Тихановская: я не могу доказать, что выиграла президентские выборы

На модерации Отложенный

Светлана Тихановская дала большое интервью Маше Гессен из The New Yorker, в котором рассказала о том, как пытается изменить ситуацию в Беларуси, как меняется сама, как общается с европейскими лидерами, что думает о санкциях и каким видит дальнейшее развитие событий. Приводим его перевод.

«Лидер демократической Беларуси»

— Вы поздравили избранного президента Джо Байдена?

— Да, мы его поздравили, как только были объявлены результаты. Моя команда отправила письмо. Мы очень надеемся на Байдена, так как он занимал твердую позицию в отношении Беларуси еще до выборов, и мы уверены, что он сдержит свое слово.

— Как вы подписываете свои письма?

— Я пишу «лидер демократической Беларуси». Я решила не называть себя избранным президентом, потому что чувствую, что у меня нет морального права на это. Вся документация по выборам была уничтожена, поэтому я больше не могу получить доказательств.

Многие люди просили меня, а некоторые требовали, чтобы я называла себя избранным президентом, но я сторонник правил. Я могу ошибаться, говоря «нет». Некоторые называют меня лидером оппозиции, но это неточно, потому что нас большинство. Я думаю, что «лидер демократической Беларуси» — лучшее описание, потому что оно отражает то, что мы пытаемся сделать вместе.

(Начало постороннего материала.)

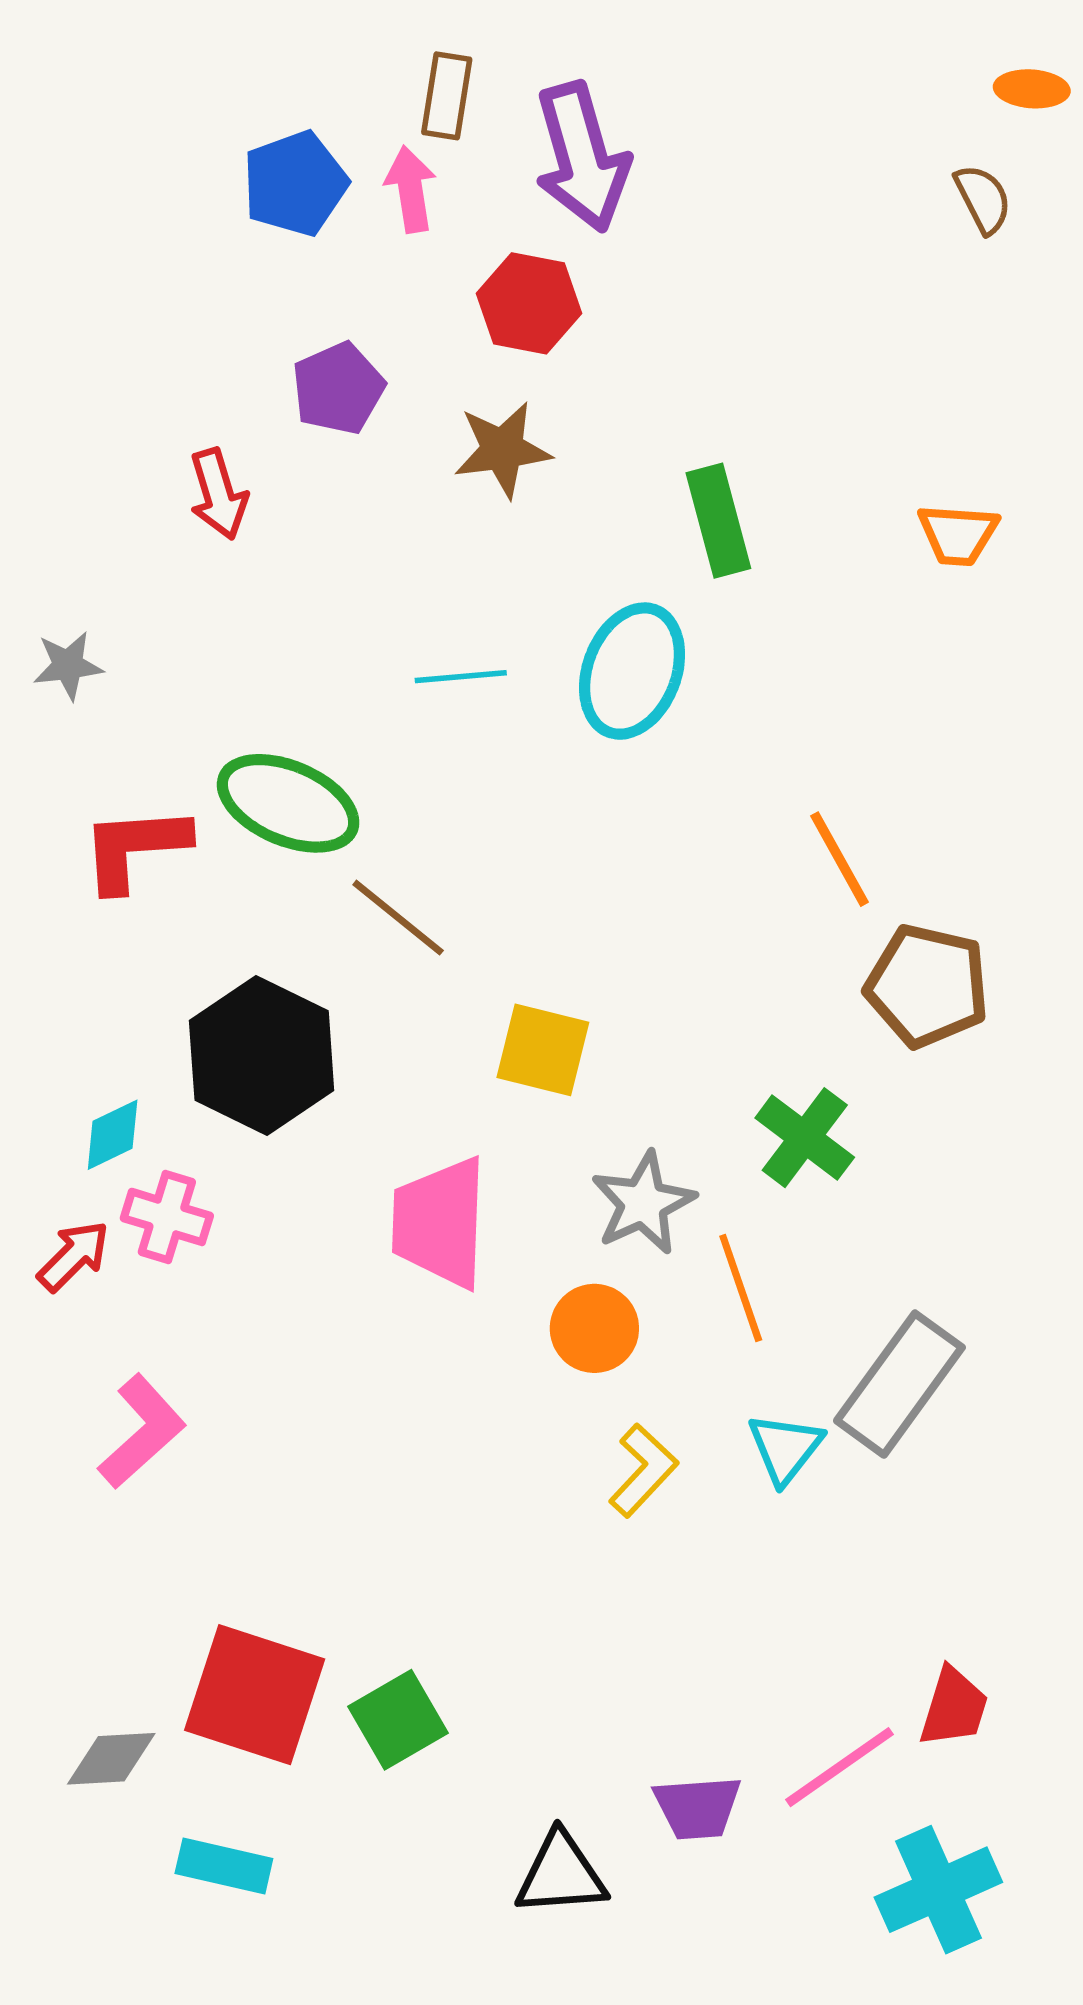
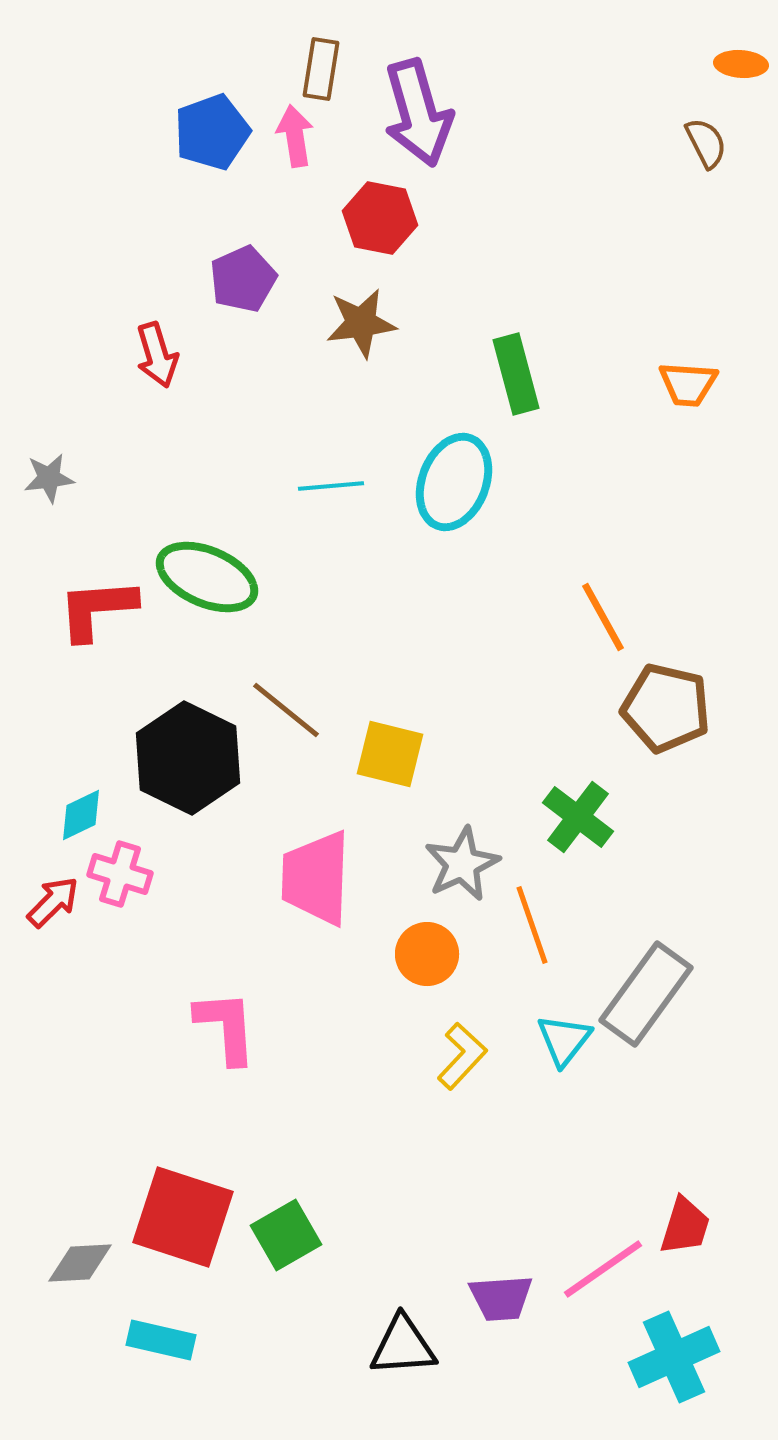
brown line: (398, 918) -> (286, 710), moved
pink L-shape: (142, 1431) -> (226, 1027), moved, turned -52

Премьер-министры, министры иностранных дел и дипломаты, с которыми я встречаюсь, знают, что я представляю народ Беларуси. Моя роль не более и не менее важна, чем роль любого белоруса сегодня — белорусский народ дал мне право выступать за него на мировой арене и принимать определенные решения. Мы поддерживаем постоянный контакт с людьми в Беларуси — студентами, учителями, рабочими, врачами и медсестрами, — чтобы знать, что они чувствуют и чего хотят.

«Европейские лидеры действуют осторожно, оглядываясь на Россию. Для нас это болезненно»

— Что вы слышите чаще всего?

— Чаще всего я слышу: «Сделай что-нибудь!» Люди в отчаянии. Наша принципиальная позиция ненасилия немного сдерживает нас. Многие готовы пойти на более решительные действия, штурмовать и захватывать здания. Но я говорю: «Вы можете представить себе кровопролитие?» Я знаю, что люди страдают за решеткой, но, по крайней мере, они живы.

Мы делаем все возможное, чтобы привлечь к себе внимание всего мира. Но многие чувствуют сильное разочарование. Когда я была обычным человеком, я думала, что Европа настолько близка и велика, а ее лидеры настолько сильны, что они обязательно что-нибудь сделают, что они не могут стоять в стороне. Теперь я вижу, что, хотя они и выражают свою озабоченность и солидарность, на самом деле они ничего не могут сделать.

Мы уже несколько месяцев работаем над введением экономических санкций, и все это идет очень медленно и сложно. Европейские лидеры действуют осторожно, всегда оглядываясь на Россию. Для нас это болезненно. Каждый раз, встречаясь с главами государств, я стараюсь передать эту боль.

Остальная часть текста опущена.